Subject: Re: merits of Lisp vs Python
From: rpw3@rpw3.org (Rob Warnock)
Date: Sat, 09 Dec 2006 06:49:47 -0600
Newsgroups: comp.lang.lisp,comp.lang.python
Message-ID: <yfWdndJ8jol2LefYnZ2dnUVZ_sqdnZ2d@speakeasy.net>
Steven D'Aprano  <steve@REMOVE.THIS.cybersource.com.au> wrote:
+---------------
| Wolfram Fenske wrote:
| > if Common Lisp didn't have CLOS, its object system, I could write my own
| > as a library and it would be just as powerful and just as easy to use as
| > the system Common Lisp already provides.  Stuff like this is impossible
| > in other languages.
| 
| Dude. Turing Complete. Don't you Lisp developers know anything about
| computer science?
| 
| Anything any language can do is possible in any other language,
| if you are willing to write your own libraries.
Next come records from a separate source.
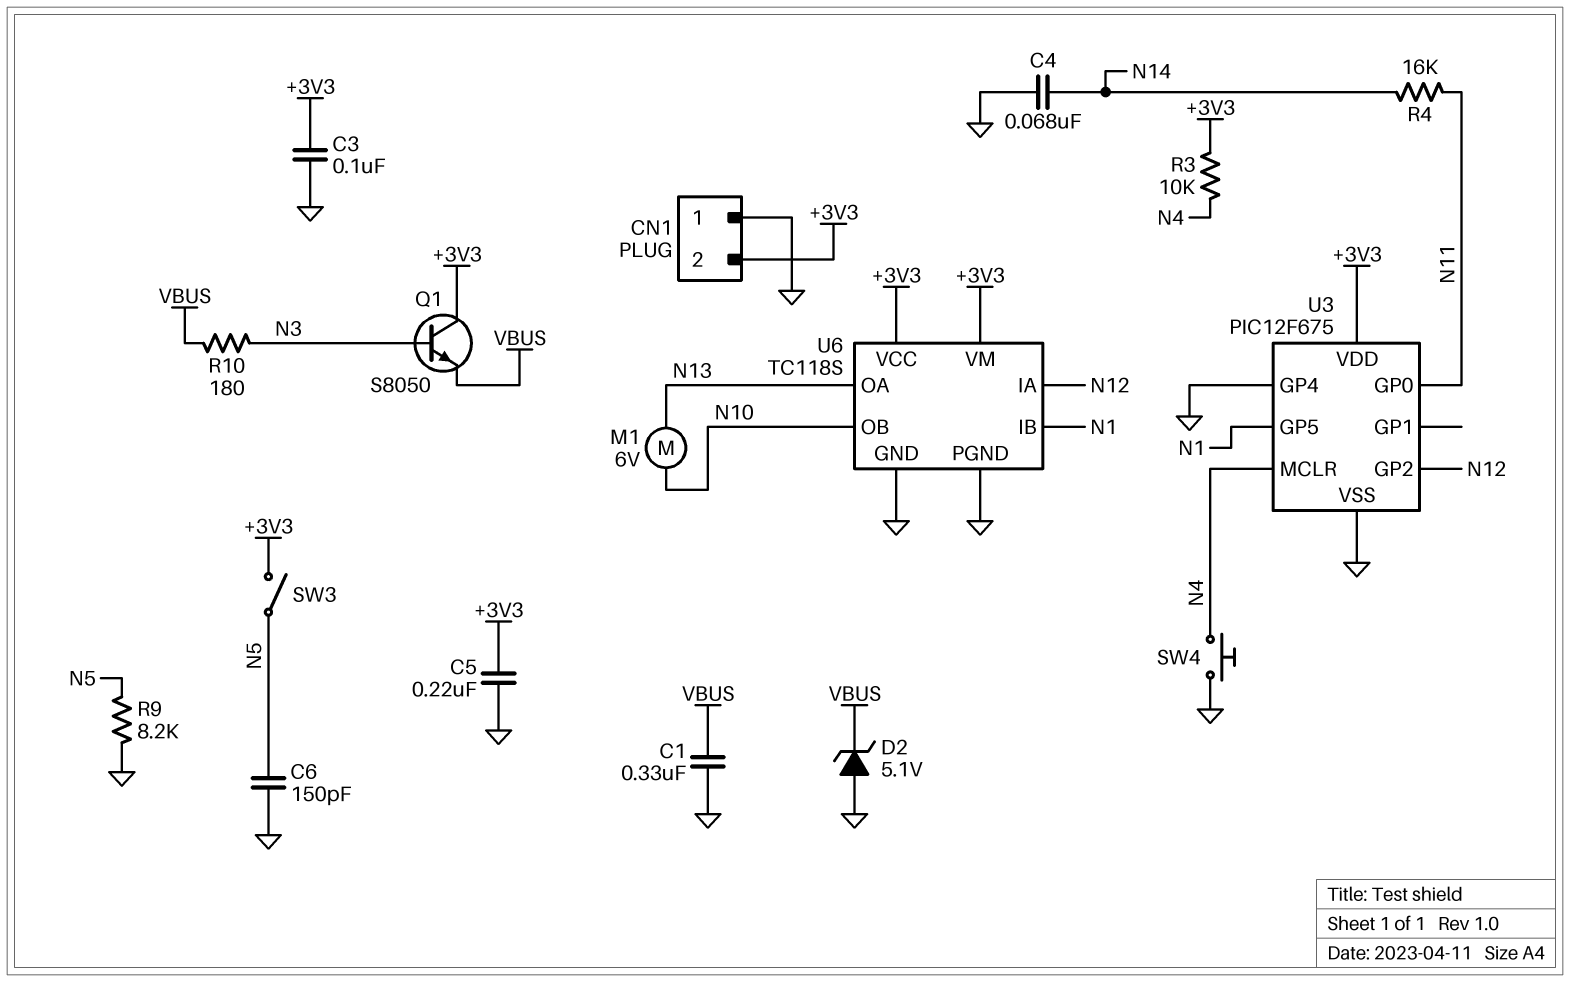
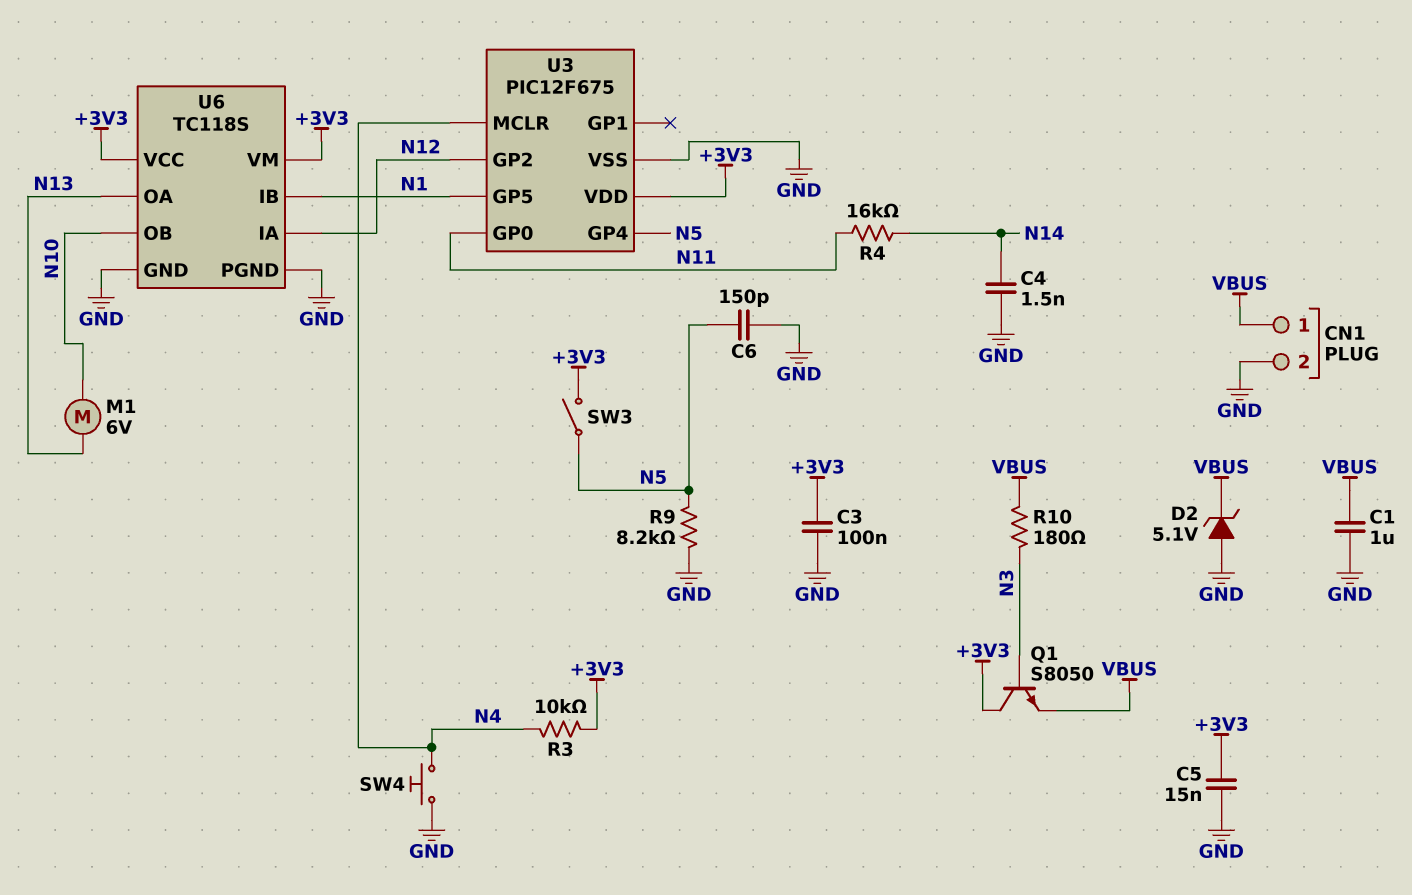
C1: 330nF (GND, VBUS) -> 1uF (GND, VBUS)
C4: 68nF (GND, N14) -> 1.5nF (GND, N14)
C5: 220nF (+3V3, GND) -> 15nF (+3V3, GND)
CN1 pin 1: GND -> VBUS
CN1 pin 2: +3V3 -> GND
U3 pin GP4: GND -> N5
And debug them.
+---------------

Yes, true, but by then you've effectively reimplemented Lisp!  ;-}

    http://en.wikipedia.org/wiki/Greenspun's_Tenth_Rule
    Greenspun's Tenth Rule of Programming [...]:
    "Any sufficiently complicated C or Fortran program
    contains an ad hoc, informally-specified, bug-ridden,
    slow implementation of half of Common Lisp."